The light touch of violin music seeped into their ears, circling and sinking in slowly, before they realized what it meant. It was an old piece, written before many of the villagers were born, called: “Thank God, the King has a baby son”.
The King, of course, had a preponderance of daughters, each more beautiful than the last. Each year, when the ground was hard enough to support a cavalcade through the village, all the young princes from far and wide came bringing gifts for the King and Queen. An extension had to be added to the palace. And that was not even big enough. The palace kept growing, outwards, like a potato plant. The king finally had a signwriter design a tasteful sign, which he put outside the drawbridge: “No Silver! (just gold)”.
The princesses, in all their finery, sat fidgeting on their thrones, in a diagonal line down the long hall, youngest of marriageable age, to oldest. The villagers had cut a special door at the end of the hall, with stairs attached, so that the princes could leave from the back of the castle.
The young princes raced from one to the other and asked only one question.
‘Will you marry me?’
‘No.’
‘No.’
‘No.’
‘No.’
‘No.’
As the princes got near the end of the room they faltered. The elder princesses had taken to wearing a veil that covered their faces, but still the princes, propelled forward by mystery and momentum, asked, and the answer remained the same:
‘No.’
‘No.’
‘No.’
The law, written in small print, on the sign outside the moat clearly stated princesses could not marry, until the King and Queen had a boy child.
A far older law also stated that the ugly baby competition was reversed on the seventh Sunday following a potential monarch boy child’s birth. Only the most beautiful baby selected could become the next King.
Each baby boy was laid out in church, on the seventh Sunday, biggest to smallest. The King and Queen shifted about in their thrones, as if they could not get quite comfortable, as Master Jones walked back and forth between the candidates. It was very difficult. But Master Jones had been selected to judge because of his modern learning. He walked slowly from one to another, looking at the different dimensions of the babies’ heads and bodies and how they curled their fingers. He was only allowed to touch one baby, and that would be the future king. So he looked carefully at the colouring of the babies skin, and glanced at the Queen whose head imperceptibly shifted in a certain direction, leaving Master Jones with two baby candidates. He covered up his nose to look at one. It seemed to be in the wrong competition, but it did have a little bejewelled gold crown firmly attached to its misshapen head. The other child was wrapped in burlap, but light filtered through the stain glass window and seemed to illuminate its gummy smile. Master Jones looked between one and the other. The tallest footman in the seven kingdoms glided in beside him and whispered in his ear. It was a bluff. A test of Master Jones character. It was as likely as there being whales in the water, or elephants on the land.

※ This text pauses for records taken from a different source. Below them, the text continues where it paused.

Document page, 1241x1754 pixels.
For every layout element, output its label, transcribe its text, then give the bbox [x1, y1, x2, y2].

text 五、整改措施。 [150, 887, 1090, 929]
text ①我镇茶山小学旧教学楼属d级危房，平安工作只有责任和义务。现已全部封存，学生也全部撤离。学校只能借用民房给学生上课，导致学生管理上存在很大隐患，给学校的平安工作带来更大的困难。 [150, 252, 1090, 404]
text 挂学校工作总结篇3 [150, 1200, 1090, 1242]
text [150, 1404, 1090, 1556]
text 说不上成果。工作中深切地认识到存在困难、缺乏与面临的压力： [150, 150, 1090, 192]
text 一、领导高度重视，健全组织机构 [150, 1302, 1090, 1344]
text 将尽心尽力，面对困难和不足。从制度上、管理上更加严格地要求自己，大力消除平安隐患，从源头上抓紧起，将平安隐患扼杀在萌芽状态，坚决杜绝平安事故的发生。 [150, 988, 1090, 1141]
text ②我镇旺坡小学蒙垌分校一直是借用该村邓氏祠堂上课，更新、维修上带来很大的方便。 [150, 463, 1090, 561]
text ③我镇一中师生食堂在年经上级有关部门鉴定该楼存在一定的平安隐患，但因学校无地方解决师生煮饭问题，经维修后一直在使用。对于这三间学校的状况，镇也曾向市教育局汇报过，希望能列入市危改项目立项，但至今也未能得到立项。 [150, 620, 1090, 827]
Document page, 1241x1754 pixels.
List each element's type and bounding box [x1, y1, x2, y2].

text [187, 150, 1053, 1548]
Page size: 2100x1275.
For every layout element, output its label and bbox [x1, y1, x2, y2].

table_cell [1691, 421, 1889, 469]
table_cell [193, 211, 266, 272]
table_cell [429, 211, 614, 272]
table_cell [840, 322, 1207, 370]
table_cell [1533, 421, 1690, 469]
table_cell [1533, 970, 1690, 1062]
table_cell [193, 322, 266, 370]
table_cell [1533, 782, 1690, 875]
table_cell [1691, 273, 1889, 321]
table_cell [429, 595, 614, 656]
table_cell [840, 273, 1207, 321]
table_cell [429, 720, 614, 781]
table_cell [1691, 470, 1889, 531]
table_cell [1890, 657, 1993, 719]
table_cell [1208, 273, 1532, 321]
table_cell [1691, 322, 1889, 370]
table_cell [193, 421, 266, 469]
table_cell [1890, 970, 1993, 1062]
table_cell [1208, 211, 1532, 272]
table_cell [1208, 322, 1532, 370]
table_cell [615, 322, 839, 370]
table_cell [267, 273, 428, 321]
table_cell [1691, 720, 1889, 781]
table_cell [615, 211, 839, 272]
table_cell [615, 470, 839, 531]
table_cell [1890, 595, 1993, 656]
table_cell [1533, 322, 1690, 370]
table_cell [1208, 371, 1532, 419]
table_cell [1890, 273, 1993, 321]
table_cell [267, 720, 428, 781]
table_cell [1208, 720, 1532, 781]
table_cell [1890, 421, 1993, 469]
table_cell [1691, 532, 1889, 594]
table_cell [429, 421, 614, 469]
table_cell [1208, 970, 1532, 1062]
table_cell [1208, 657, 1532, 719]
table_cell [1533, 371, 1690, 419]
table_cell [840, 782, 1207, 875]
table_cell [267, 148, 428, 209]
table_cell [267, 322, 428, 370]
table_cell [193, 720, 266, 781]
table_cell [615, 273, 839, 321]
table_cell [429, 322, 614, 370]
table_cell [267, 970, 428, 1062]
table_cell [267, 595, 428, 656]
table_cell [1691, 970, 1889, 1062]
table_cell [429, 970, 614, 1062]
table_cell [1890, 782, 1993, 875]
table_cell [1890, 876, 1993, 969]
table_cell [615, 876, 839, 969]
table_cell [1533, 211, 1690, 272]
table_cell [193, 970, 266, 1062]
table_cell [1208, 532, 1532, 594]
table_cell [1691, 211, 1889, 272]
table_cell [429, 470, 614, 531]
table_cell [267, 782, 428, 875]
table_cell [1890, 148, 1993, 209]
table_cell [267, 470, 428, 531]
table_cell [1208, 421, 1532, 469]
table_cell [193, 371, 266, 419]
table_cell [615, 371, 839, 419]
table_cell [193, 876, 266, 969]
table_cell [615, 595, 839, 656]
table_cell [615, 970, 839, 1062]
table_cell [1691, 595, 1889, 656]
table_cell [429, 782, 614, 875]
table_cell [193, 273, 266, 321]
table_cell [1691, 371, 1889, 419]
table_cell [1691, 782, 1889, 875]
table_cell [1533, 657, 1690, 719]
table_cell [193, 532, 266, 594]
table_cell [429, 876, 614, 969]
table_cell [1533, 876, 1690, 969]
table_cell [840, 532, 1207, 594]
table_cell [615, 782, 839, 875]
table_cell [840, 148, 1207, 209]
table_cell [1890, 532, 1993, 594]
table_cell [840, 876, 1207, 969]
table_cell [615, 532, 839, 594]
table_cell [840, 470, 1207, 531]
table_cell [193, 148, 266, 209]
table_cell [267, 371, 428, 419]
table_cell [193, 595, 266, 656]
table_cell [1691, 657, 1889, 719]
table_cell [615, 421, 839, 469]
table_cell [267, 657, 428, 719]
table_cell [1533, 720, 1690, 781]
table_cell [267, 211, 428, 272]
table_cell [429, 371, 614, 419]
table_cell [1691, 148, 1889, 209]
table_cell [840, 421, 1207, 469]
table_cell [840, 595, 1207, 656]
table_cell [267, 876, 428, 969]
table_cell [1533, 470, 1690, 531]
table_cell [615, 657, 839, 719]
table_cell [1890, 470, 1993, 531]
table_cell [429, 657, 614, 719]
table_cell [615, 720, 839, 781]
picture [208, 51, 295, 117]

Master Jones turned triumphantly towards the King and Queen, holding up the boy child.
Behind him Mrs Smiley sobbed. She didn’t want her little son to be the next King.

Comments
insertponceyfre... | October 27, 2009 - 22:27
as the pastor conducted, a tapestry
you need to lose the comma - whoever proofread that sentence needs a kick up the arse. I really like the story though! xx
celticman | October 28, 2009 - 09:51
ahem, will do.
threeleafshamrock | November 19, 2009 - 16:03
Hugely enjoyable, as usual. First thing that I have read for weeks and looking forward to the 'Huts' that I missed.
celticman | November 19, 2009 - 16:48
thanks Chris, wondered if you'd disappeared into the great non Abc void. glad you're back.
hilary west | November 26, 2009 - 22:42
Loved the 'Ugly Babies' theme. This came across as completely original. Good Luck !
celticman | November 27, 2009 - 11:39
Hi Hilary, ah, checking out the competition. Just a bit of fun. Wrote it a while ago and have largely forgotten it. Good luck to you!